A major ASW asset will be the flight deck and systems support for an MH-60R Seahawk helicopter equipped with dipping sonar linked to the ships’ combat system. The MH-60R supports a range of missions including anti-surface warfare, search-and-rescue, naval gunfire support (NGFS), surveillance, communications relay and so on.

Another important ASW capability would be employment of the vertical launch Anti-Submarine Rocket (ASROC) designed to deliver the Mk.54 Mod Lightweight Torpedo to a water-entry point close to a targeted submarine.  The Mk.54 torpedo is very much an ADF in-service weapon and will equip both the P-8A Poseidon and the MRH-60. It is reported that the RAN considers the Mk.54 as ‘comparable in capability’ to the in-service MU90 and thus vertical launch ASROC appears a strong possibility for the Future Frigate’s ASW inventory.

Gun system
Oto Melara may propose its 127/64 Lightweight medium calibre naval gun, in competition with the BAE Systems Mk.45 Mod 4. Reports suggest that the OM 127 is an excellent gun system with Germany selecting it for its F125 frigates, and Italy is putting the gun on its FREMM General Purpose frigates, with France interested in possibly up-gunning its own FREMM ships with it in the future.

With 56 rounds ready-to-fire in four revolving, round magazines, the gun can have four different types of ammunition available for immediate use at all times, and it offers an unmatched (in its calibre class) rate of fire of 35 rounds per minute.

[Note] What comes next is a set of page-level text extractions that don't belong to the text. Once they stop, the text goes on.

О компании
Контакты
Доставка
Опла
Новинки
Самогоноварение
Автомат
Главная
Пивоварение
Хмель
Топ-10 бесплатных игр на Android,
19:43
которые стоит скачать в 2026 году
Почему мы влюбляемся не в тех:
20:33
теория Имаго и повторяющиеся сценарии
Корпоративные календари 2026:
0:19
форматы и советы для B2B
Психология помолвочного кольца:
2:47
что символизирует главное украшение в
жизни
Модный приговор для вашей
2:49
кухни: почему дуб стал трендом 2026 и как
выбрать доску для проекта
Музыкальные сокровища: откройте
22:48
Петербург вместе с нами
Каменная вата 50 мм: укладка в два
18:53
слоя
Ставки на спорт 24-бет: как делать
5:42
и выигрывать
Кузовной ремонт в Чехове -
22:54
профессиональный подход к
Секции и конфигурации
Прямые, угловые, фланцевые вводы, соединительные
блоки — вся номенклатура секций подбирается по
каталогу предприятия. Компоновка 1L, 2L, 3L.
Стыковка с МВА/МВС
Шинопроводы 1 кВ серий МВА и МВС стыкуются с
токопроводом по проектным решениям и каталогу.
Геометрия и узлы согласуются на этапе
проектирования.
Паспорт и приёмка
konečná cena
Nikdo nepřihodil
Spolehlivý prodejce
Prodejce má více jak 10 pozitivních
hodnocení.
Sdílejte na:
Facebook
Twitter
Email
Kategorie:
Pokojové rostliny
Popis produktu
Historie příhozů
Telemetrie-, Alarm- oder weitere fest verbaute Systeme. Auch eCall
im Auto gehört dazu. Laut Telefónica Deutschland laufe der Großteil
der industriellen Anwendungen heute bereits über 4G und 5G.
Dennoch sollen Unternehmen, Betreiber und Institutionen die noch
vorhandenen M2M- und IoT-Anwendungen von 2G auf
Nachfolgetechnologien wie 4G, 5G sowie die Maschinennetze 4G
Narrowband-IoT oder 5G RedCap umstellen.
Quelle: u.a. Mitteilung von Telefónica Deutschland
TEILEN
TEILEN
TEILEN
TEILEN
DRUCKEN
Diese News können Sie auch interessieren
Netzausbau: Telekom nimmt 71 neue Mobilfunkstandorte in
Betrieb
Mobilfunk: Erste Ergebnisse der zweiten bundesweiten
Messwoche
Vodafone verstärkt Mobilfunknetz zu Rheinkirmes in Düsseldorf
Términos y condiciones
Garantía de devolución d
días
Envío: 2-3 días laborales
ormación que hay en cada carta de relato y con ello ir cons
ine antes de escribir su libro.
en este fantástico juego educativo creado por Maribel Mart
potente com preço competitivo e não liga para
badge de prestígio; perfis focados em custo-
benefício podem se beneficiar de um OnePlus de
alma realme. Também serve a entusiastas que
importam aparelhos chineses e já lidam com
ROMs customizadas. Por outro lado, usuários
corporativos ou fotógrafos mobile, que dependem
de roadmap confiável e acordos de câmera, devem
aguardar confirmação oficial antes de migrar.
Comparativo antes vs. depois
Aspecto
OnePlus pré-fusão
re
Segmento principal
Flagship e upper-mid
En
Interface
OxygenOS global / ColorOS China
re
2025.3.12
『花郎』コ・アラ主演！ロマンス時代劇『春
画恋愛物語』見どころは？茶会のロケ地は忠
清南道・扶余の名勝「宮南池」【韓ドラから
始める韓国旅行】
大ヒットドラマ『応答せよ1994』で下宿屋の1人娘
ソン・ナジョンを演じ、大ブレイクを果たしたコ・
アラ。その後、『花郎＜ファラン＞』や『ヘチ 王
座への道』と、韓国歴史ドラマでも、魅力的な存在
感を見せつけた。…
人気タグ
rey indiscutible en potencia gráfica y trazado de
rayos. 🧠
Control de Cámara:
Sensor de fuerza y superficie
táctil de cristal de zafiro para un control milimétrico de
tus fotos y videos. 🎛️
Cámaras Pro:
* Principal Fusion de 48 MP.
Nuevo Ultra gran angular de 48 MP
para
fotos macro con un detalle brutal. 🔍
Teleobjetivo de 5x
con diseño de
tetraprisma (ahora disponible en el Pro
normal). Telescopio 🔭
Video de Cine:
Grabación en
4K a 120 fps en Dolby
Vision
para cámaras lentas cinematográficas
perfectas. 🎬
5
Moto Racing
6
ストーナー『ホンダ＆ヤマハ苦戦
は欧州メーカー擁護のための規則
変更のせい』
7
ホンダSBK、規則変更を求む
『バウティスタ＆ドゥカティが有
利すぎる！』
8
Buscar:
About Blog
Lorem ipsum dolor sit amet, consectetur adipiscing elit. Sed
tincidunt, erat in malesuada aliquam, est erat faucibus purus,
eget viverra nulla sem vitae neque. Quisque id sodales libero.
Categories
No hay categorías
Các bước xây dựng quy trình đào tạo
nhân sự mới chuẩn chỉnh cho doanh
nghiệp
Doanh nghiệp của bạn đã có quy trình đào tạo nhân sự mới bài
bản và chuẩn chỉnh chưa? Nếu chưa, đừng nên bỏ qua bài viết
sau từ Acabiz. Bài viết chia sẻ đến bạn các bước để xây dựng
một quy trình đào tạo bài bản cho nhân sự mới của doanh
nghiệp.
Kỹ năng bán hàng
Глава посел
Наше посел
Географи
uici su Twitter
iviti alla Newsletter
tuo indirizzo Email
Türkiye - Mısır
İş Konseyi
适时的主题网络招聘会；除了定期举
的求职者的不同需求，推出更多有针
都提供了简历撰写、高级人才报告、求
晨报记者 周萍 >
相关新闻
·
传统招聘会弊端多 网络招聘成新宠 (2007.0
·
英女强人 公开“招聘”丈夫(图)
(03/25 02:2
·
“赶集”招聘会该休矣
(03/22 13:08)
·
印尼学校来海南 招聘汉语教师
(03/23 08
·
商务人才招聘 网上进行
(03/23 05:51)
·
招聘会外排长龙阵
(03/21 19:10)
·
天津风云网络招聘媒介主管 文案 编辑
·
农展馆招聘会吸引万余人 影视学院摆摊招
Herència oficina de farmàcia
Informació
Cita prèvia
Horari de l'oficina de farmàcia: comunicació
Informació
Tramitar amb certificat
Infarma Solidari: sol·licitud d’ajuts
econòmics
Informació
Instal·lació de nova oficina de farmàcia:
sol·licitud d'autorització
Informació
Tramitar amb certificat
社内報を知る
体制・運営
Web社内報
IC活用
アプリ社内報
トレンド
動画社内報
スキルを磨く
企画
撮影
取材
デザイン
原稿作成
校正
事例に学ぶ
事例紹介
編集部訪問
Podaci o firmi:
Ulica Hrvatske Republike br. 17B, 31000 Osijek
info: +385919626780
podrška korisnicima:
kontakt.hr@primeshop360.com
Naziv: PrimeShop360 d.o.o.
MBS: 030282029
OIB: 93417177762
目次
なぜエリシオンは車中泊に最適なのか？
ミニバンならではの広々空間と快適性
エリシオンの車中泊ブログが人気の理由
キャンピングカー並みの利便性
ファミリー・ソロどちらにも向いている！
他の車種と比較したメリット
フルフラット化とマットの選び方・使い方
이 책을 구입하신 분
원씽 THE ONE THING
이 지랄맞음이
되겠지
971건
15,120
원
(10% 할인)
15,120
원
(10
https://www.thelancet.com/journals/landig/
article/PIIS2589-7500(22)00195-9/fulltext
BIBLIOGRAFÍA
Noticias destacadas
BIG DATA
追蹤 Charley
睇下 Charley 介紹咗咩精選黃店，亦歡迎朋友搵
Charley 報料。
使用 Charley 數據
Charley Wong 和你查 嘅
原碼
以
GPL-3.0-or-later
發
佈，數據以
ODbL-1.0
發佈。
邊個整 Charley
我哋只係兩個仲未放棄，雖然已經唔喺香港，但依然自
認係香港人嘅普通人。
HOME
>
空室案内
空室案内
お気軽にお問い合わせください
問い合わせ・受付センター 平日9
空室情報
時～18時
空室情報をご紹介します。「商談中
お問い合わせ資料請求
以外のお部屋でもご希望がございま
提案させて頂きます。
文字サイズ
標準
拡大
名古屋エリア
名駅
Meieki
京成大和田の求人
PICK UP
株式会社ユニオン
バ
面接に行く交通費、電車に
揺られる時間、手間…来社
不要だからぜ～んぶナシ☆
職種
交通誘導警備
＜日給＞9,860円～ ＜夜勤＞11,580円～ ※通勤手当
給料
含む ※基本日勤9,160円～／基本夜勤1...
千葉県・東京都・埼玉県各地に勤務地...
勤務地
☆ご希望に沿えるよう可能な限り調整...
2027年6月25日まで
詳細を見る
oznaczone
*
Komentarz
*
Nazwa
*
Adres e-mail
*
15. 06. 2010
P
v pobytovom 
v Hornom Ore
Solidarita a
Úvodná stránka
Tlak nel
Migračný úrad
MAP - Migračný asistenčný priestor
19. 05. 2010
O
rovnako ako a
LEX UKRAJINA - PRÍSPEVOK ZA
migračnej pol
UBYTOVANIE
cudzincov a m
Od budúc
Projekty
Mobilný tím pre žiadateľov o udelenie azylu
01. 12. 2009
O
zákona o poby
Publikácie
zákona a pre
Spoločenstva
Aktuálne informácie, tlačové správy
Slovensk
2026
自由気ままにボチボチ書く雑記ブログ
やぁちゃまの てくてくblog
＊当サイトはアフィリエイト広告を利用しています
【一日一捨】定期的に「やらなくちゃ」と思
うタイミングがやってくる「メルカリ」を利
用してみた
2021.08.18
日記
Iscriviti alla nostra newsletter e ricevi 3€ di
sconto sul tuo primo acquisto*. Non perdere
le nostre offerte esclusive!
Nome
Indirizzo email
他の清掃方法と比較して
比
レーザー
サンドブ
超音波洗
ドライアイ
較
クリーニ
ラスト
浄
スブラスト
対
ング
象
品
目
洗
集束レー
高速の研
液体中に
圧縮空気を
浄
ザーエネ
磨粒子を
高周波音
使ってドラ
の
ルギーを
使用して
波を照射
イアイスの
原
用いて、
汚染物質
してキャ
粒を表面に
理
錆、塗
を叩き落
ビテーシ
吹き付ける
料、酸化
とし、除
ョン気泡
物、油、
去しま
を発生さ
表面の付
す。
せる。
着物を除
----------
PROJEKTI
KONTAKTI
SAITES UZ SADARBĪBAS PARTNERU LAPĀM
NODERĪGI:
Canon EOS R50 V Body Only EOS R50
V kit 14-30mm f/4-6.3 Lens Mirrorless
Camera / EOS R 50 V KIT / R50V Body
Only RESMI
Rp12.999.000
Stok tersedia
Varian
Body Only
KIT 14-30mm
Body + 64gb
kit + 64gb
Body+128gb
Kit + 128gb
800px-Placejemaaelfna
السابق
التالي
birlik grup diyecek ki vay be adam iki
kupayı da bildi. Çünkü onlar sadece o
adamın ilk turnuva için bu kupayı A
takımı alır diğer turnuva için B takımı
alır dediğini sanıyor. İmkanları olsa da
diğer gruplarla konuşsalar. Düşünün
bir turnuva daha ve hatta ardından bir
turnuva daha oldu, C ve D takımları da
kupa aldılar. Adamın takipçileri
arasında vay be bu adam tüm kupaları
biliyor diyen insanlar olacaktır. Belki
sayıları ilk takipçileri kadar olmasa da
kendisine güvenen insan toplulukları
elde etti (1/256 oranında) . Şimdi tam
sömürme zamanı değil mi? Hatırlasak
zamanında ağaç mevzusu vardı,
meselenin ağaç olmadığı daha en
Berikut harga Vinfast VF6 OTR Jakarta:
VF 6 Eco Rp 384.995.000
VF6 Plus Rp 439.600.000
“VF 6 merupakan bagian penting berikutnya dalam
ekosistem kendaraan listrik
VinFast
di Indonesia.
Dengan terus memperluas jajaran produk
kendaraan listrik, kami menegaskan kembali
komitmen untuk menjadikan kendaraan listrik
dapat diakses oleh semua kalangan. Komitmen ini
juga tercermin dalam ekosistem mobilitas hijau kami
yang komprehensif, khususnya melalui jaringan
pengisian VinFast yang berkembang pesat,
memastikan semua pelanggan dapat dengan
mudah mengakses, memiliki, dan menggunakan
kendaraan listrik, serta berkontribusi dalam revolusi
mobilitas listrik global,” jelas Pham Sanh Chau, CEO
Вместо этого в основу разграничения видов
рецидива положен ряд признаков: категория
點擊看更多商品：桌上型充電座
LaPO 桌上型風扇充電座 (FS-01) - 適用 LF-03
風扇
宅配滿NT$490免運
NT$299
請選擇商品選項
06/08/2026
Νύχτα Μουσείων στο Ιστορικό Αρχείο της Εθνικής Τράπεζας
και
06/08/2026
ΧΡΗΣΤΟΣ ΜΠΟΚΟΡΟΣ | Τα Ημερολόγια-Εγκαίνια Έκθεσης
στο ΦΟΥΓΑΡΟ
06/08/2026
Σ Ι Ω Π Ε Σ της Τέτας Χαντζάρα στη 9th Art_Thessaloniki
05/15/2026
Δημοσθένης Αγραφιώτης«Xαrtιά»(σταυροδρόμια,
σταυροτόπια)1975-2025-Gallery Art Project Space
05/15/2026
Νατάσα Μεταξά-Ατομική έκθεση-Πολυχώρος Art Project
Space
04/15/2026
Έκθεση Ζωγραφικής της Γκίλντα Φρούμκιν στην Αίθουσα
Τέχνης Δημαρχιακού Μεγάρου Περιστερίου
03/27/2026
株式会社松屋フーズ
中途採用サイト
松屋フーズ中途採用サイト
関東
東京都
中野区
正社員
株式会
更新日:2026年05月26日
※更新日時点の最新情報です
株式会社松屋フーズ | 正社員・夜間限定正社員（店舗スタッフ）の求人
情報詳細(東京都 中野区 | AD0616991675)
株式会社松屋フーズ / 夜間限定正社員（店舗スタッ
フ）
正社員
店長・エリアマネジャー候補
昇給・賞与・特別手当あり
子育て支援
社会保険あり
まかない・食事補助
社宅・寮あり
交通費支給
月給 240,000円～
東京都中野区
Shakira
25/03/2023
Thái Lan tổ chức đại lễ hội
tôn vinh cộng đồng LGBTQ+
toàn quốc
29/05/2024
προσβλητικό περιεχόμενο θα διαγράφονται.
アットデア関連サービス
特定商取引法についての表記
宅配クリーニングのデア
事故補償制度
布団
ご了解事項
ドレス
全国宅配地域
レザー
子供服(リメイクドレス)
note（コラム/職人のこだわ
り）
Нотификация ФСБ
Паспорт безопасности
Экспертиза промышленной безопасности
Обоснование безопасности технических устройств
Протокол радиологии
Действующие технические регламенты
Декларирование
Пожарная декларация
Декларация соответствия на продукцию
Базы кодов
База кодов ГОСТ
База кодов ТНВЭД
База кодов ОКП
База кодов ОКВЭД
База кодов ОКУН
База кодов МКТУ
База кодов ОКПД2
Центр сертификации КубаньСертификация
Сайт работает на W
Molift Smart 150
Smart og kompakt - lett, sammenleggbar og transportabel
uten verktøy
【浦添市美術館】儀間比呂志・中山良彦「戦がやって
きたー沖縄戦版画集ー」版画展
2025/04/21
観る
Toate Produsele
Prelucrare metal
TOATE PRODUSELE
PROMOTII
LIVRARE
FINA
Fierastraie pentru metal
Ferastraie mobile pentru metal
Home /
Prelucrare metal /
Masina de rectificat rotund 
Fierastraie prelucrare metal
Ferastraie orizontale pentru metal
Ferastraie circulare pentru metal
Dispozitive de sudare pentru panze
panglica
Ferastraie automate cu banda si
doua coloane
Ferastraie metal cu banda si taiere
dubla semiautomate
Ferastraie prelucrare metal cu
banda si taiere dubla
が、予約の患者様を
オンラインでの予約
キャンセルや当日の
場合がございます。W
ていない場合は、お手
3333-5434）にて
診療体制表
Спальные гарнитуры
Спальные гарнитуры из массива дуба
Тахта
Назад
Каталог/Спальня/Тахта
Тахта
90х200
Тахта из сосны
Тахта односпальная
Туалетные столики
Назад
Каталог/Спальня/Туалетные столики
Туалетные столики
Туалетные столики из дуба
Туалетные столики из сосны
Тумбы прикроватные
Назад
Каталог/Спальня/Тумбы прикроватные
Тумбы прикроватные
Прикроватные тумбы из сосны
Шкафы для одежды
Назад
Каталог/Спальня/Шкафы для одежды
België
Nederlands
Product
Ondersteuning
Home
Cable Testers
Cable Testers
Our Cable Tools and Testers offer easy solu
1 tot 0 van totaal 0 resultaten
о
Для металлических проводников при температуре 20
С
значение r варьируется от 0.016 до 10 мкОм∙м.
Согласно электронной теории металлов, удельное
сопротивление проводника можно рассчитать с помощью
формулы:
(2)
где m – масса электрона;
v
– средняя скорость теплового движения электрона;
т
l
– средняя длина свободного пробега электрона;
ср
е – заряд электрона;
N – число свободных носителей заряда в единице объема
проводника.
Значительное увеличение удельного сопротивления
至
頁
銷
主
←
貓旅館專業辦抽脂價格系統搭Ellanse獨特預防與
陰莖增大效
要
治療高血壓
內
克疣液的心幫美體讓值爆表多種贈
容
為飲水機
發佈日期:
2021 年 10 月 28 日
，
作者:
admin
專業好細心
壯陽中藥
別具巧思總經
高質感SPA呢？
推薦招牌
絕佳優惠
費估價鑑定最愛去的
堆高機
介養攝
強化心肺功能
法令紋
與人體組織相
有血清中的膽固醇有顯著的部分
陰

The OM 127/64 can also fire Vulcano ammunition, which offers a 70 to 120 km reach to the ship, a formidable extension in gunfire capability.

The Mk.45 Mod 4 is also a very good gun, adopted by many Navies including the RAN, and used on all US Navy warships, but is said to be not as advanced and, perhaps the true crucial difference, it is currently without a guided long range ammunition, although the Multi-Service Standard Guided Projectile (MS-SGP) went through a successful first test firing from a Mk 45 Mod 4 naval gun at White Sands Missile Range, last year.

According to projectile developer BAE Systems, the MS-SGP guided flight test, culminated more than 110 MS-SGP subsystem tests, demonstrated the tactical capability to a range of 38 km. The MS-SGP’s maximum range is nearly 100 km, with accuracy of less than five meters.

Counter measures
The Future Frigate is likely to be equipped with the ES-3701 tactical radar electronic support measures (ESM) and surveillance system, or its advanced equivalent as well as a range of decoys. These would include towed ASW decoy systems (such as the SLQ-25A towed torpedo decoy), the Nulka active missile decoy and Terma's C-Guard Soft-Kill Weapon System and Mk.137 decoy launchers.

The last is a decoy system for naval platforms made to defeat stream attack with multiple missiles and torpedoes from multiple directions. The system effectively counters advanced threats like small range gate Radio Frequency (RF) missiles, imaging Infrared (IR) seekers missiles, and advanced next generation torpedoes. These threats require fast response and utilisation of advanced tactics supporting the latest in decoy technologies available.

End note
This article has focussed on the platform and weapon systems that hopefully lends colour and shape to what is essentially a blank canvas – the Anzac ship replacement project under SEA 5000. While accuracy is less than certain in speculative musings of this sort, that should not rule out their entertainment value!